Dahulu kala, di kaki
sebuah gunung di daerah Bengkulu hiduplah seorang wanita tua dengan tiga orang
anaknya. Mereka sangat miskin dan hidup hanya dari penjualan hasil kebunnya
yang sangat sempit. Pada suatu hari perempuan tua itu sakit keras.
Orang pintar di
desanya itu meramalkan bahwa wanita itu akan tetap sakit apabila tidak
diberikan obat khusus. Obatnya adalah daun-daunan hutan yang dimasak dengan
bara gaib dari puncak gunung.
Alangkah sedihnya
keluarga tersebut demi mengetahui kenyataan itu. Persoalannya adalah bara dari
puncak gunung itu konon dijaga oleh seekor ular gaib. Menurut cerita penduduk
desa itu, ular tersebut akan memangsa siapa saja yang mencoba mendekati puncak
gunung itu.
Diantara ketiga anak
perempuan ibu tua itu, hanya si bungsu yang menyanggupi persyaratan tersebut.
Dengan perasaan takut ia mendaki gunung kediaman si Ular n’Daung. Benar seperti
cerita orang, tempat kediaman ular ini sangatlah menyeramkan. Pohon-pohon
sekitar gua itu besar dan berlumut. Daun-daunnya menutupi sinar matahari
sehingga tempat tersebut menjadi temaram.
Belum habis rasa
khawatir si Bungsu, tiba-tiba ia mendengar suara gemuruh dan raungan yang
keras. Tanah bergetar. Inilah pertanda si Ular n’Daung mendekati gua
kediamannya. Mata ular tersebut menyorot tajam dan lidahnya
menjulur-julur. Dengan sangat ketakutan si Bungsu mendekatinya dan
berkata, “Ular yang keramat, berilah saya sebutir bara gaib guna memasak obat
untuk ibuku yang sakit. Tanpa diduga, ular itu menjawab dengan ramahnya, “bara
itu akan kuberikan kalau engkau bersedia menjadi isteriku!”
Si Bungsu menduga
bahwa perkataan ular ini hanyalah untuk mengujinya. Maka iapun menyanggupinya.
Keesokan harinya setelah ia membawa bara api pulang, ia pun menepati janjinya
pada Ular n’Daung. Ia kembali ke gua puncak gunung untuk diperisteri si ular.
Alangkah terkejutnya
si bungsu menyaksikan kejadian ajaib. Yaitu, pada malam harinya, ternyata ular
itu berubah menjadi seorang ksatria tampan bernama Pangeran Abdul Rahman
Alamsjah.
Pada pagi harinya ia
akan kembali menjadi ular. Hal itu disebabkan oleh karena ia disihir oleh
pamannya menjadi ular. Pamannya tersebut menghendaki kedudukannya sebagai calon
raja.
Setelah kepergian si
bungsu, ibunya menjadi sehat dan hidup dengan kedua kakaknya yang sirik. Mereka
ingin mengetahui apa yang terjadi dengan si Bungsu. Maka merekapun berangkat ke
puncak gunung. Mereka tiba di sana diwaktu malam hari.
Alangkah kagetnya
mereka ketika mereka mengintip bukan ular yang dilihatnya tetapi lelaki tampan.

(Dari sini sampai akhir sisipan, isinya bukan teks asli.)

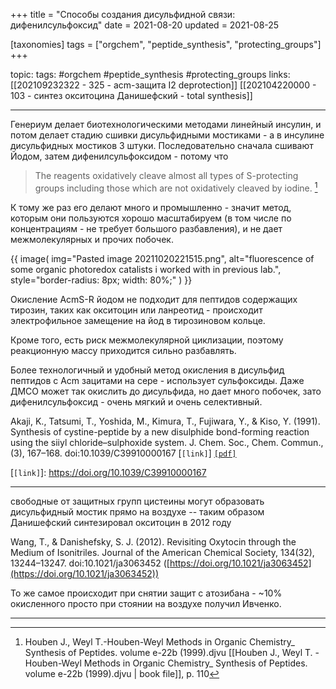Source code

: +++
title = "Cпособы создания дисульфидной связи: дифенилсульфоксид"
date = 2021-08-20
updated = 2021-08-25

[taxonomies] 
tags = ["orgchem", "peptide_synthesis", "protecting_groups"]
+++

topic: 
tags: #orgchem #peptide_synthesis #protecting_groups 
links:
[[202109232322 - 325 - acm-защита I2 deprotection]]
[[202104220000 - 103 - синтез окситоцина Данишефский - total synthesis]]

---
Генериум делает биотехнологическими методами линейный инсулин, и потом делает стадию сшивки дисульфидными мостиками - а в инсулине дисульфидных мостиков 3 штуки. Последовательно сначала сшивают Йодом, затем дифенилсульфоксидом - потому что 

>The reagents oxidatively cleave almost all types of S-protecting groups including those which are not oxidatively cleaved by iodine. [^1]



К тому же раз его делают много и промышленно - значит метод, которым они пользуются хорошо масштабируем (в том числе по концентрациям - не требует большого разбавления), и не дает межмолекулярных и прочих побочек.

{{ 
  image(
      img="Pasted image 20211020221515.png", 
      alt="fluorescence of some organic photoredox catalists i worked with in previous lab.", 
      style="border-radius: 8px; width: 80%;"
  )
}}


Окисление AcmS-R йодом не подходит для пептидов содержащих тирозин, таких как окситоцин или ланреотид - происходит электрофильное замещение на йод в тирозиновом кольце. 

Кроме того, есть риск межмолекулярной циклизации, поэтому реакционную массу приходится сильно разбавлять.

Более технологичный и удобный метод окисления в дисульфид пептидов с Acm зацитами на сере - использует сульфоксиды. Даже ДМСО может так окислить до дисульфида, но дает много побочек, зато дифенилсульфоксид - очень мягкий и очень селективный. 

Akaji, K., Tatsumi, T., Yoshida, M., Kimura, T., Fujiwara, Y., & Kiso, Y. (1991). Synthesis of cystine-peptide by a new disulphide bond-forming reaction using the siiyl chloride–sulphoxide system. J. Chem. Soc., Chem. Commun., (3), 167–168. doi:10.1039/C39910000167 [`[link]`] [`[pdf]`](akaji1991.pdf)

[`[link]`]: https://doi.org/10.1039/C39910000167

---

свободные от защитных групп цистеины могут образовать дисульфидный мостик прямо на воздухе -- таким образом Данишефский синтезировал окситоцин в 2012 году 

Wang, T., & Danishefsky, S. J. (2012). Revisiting Oxytocin through the Medium of Isonitriles. Journal of the American Chemical Society, 134(32), 13244–13247. doi:10.1021/ja3063452 ([https://doi.org/10.1021/ja3063452](https://doi.org/10.1021/ja3063452))

То же самое происходит при снятии защит с атозибана - ~10% окисленного просто при стоянии на воздухе получил Ивченко. 

---

[^1]:Houben J., Weyl T.-Houben-Weyl Methods in Organic Chemistry_ Synthesis of Peptides. volume e-22b (1999).djvu 
[[Houben J., Weyl T. - Houben-Weyl Methods in Organic Chemistry_ Synthesis of Peptides. volume e-22b (1999).djvu | book file]],  p. 110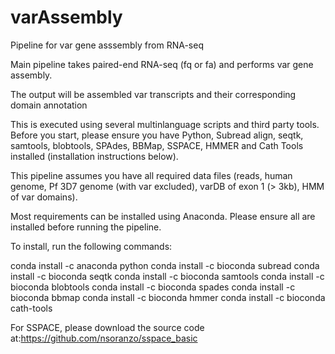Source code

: # varAssembly
Pipeline for var gene asssembly from RNA-seq

Main pipeline takes paired-end RNA-seq (fq or fa) and performs var gene assembly. 

The output will be assembled var transcripts and their corresponding domain annotation 

This is executed using several multinlanguage scripts and third party tools. Before you start, please ensure you have Python, Subread align, seqtk, samtools, blobtools, SPAdes, BBMap, SSPACE, HMMER and Cath Tools installed (installation instructions below).

This pipeline assumes you have all required data files (reads, human genome, Pf 3D7 genome (with var excluded), varDB of exon 1 (> 3kb), HMM of var domains).

Most requirements can be installed using Anaconda. Please ensure all are installed before running the pipeline.

To install, run the following commands:

conda install -c anaconda python 
conda install -c bioconda subread
conda install -c bioconda seqtk
conda install -c bioconda samtools
conda install -c bioconda blobtools
conda install -c bioconda spades
conda install -c bioconda bbmap
conda install -c bioconda hmmer
conda install -c bioconda cath-tools 


For SSPACE, please download the source code at:https://github.com/nsoranzo/sspace_basic

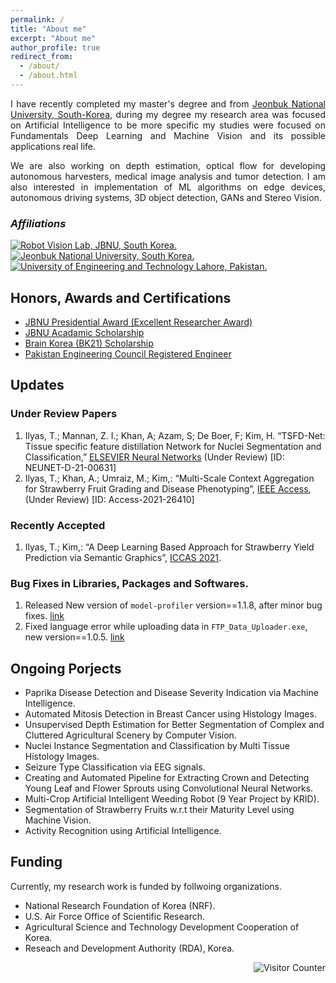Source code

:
```yaml
---
permalink: /
title: "About me"
excerpt: "About me"
author_profile: true
redirect_from: 
  - /about/
  - /about.html
---
```

<p align="justify">
I have recently completed my master's degree and from <a href="https://www.jbnu.ac.kr/kor/">Jeonbuk National University, South-Korea</a>, during my degree my research area was focused on Artificial Intelligence to be more specific my studies were focused on Fundamentals Deep Learning and Machine Vision and its possible applications real life. 
</p>

<p align="justify">
We are also working on depth estimation, optical flow for developing autonomous harvesters, medical image analysis and tumor detection. I am also interested in  implementation of ML algorithms on edge devices, autonomous driving systems, 3D object detection, GANs and Stereo Vision.
</p>

### _Affiliations_  
[![](https://github.com/Mr-TalhaIlyas/Mr-TalhaIlyas/raw/main/files/r.png "Robot Vision Lab, JBNU, South Korea.")](https://home.jbnu.ac.kr/robotv/index.htm) 
[![](https://github.com/Mr-TalhaIlyas/Mr-TalhaIlyas/raw/main/files/j.jpg "Jeonbuk National University, South Korea.")](https://www.jbnu.ac.kr/kor/) 
[![](https://github.com/Mr-TalhaIlyas/Mr-TalhaIlyas/raw/main/files/u.png "University of Engineering and Technology Lahore, Pakistan.")](https://www.uet.edu.pk/) 

## Honors, Awards and Certifications

* [JBNU Presidential Award (Excellent Researcher Award)](https://drive.google.com/file/d/1jPiXnTchjSyRU8_2_EHrOJgwRvGtAoCZ/view?usp=sharing)
* [JBNU Acadamic Scholarship](https://drive.google.com/file/d/1V-nOoyyYGdBrVBhmb56B8dksXujoAZ5C/view?usp=sharing)
* [Brain Korea (BK21) Scholarship](https://bk21four.nrf.re.kr/)
* [Pakistan Engineering Council Registered Engineer](https://www.pec.org.pk/)

<!--- <center><img src = "https://github.com/Mr-TalhaIlyas/Mr-TalhaIlyas.github.io/raw/master/images/loading.gif" ></center> -->
        

## Updates

### Under Review Papers 
1. Ilyas, T.; Mannan, Z. I.; Khan, A; Azam, S; De Boer, F; Kim, H. “TSFD-Net: Tissue specific feature distillation Network for Nuclei Segmentation and Classification,” [ELSEVIER Neural Networks](https://www.journals.elsevier.com/neural-networks) (Under Review) [ID: NEUNET-D-21-00631]
2. Ilyas, T.; Khan, A.; Umraiz, M.; Kim,: “Multi-Scale Context Aggregation for Strawberry Fruit Grading and Disease Phenotyping”, [IEEE Access](https://ieeexplore.ieee.org/xpl/RecentIssue.jsp?punumber=6287639), (Under Review) [ID: Access-2021-26410]

### Recently Accepted
1. Ilyas, T.; Kim,: “A Deep Learning Based Approach for Strawberry Yield Prediction via Semantic Graphics”, [ICCAS 2021](http://2021.iccas.org/). 

### Bug Fixes in Libraries, Packages and Softwares.
1. Released New version of `model-profiler` version==1.1.8, after minor bug fixes. [link](https://pypi.org/project/model-profiler/)
2. Fixed language error while uploading data in `FTP_Data_Uploader.exe`, new version==1.0.5. [link](https://github.com/Mr-TalhaIlyas/PlantsDataUploader)

## Ongoing Porjects
* Paprika Disease Detection and Disease Severity Indication via Machine Intelligence.
* Automated Mitosis Detection in Breast Cancer using Histology Images.
* Unsupervised Depth Estimation for Better Segmentation of Complex and Cluttered Agricultural Scenery by Computer Vision.
* Nuclei Instance Segmentation and Classification by Multi Tissue Histology Images.
* Seizure Type Classification via EEG signals.
* Creating and Automated Pipeline for Extracting Crown and Detecting Young Leaf and Flower Sprouts using Convolutional Neural Networks.
* Multi-Crop Artificial Intelligent Weeding Robot (9 Year Project by KRID).
* Segmentation of Strawberry Fruits w.r.t their Maturity Level using Machine Vision.
* Activity Recognition using Artificial Intelligence.

## Funding
Currently, my research work is funded by follwoing organizations.
* National Research Foundation of Korea (NRF).
* U.S. Air Force Office of Scientific Research.
* Agricultural Science and Technology Development Cooperation of Korea.
* Reseach and Development Authority (RDA), Korea.


<span id="badgeCont232"><script type="text/javascript" src="https://publons.com/mashlets?el=badgeCont232&rid=AAQ-9028-2021"></script></span>

<img src=
        "https://profile-counter.glitch.me/Mr-TalhaIlyas.github.io/count.svg" 
         alt="Visitor Counter" 
         align="right">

Timbul perasaan iri dalam diri mereka. Mereka ingin memfitnah adiknya.
Mereka mengendap ke
dalam gua dan mencuri kulit ular itu. Mereka membakar kulit ular tersebut.
Mereka mengira dengan demikian ksatria itu akan marah dan mengusir adiknya itu.
Tetapi yang terjadi justru kebalikannya. Dengan dibakarnya kulit ular tersebut,
secara tidak sengaja mereka membebaskan pangeran itu dari kutukan.
Ketika menemukan
kulit ular itu terbakar, pangeran menjadi sangat gembira. Ia berlari dan
memeluk si Bungsu. Di ceritakannya bahwa sihir pamannya itu akan sirna kalau
ada orang yang secara suka rela membakar kulit ular itu.
Kemudian, si Ular
n’Daung yang sudah selamanya menjadi Pangeran Alamsjah memboyong si Bungsu ke
istananya. Pamannya yang jahat diusir dari istana. Si Bungsu pun kemudian
mengajak keluarganya tinggal di istana. Tetapi dua kakaknya yang sirik menolak
karena merasa malu akan perbuatannya.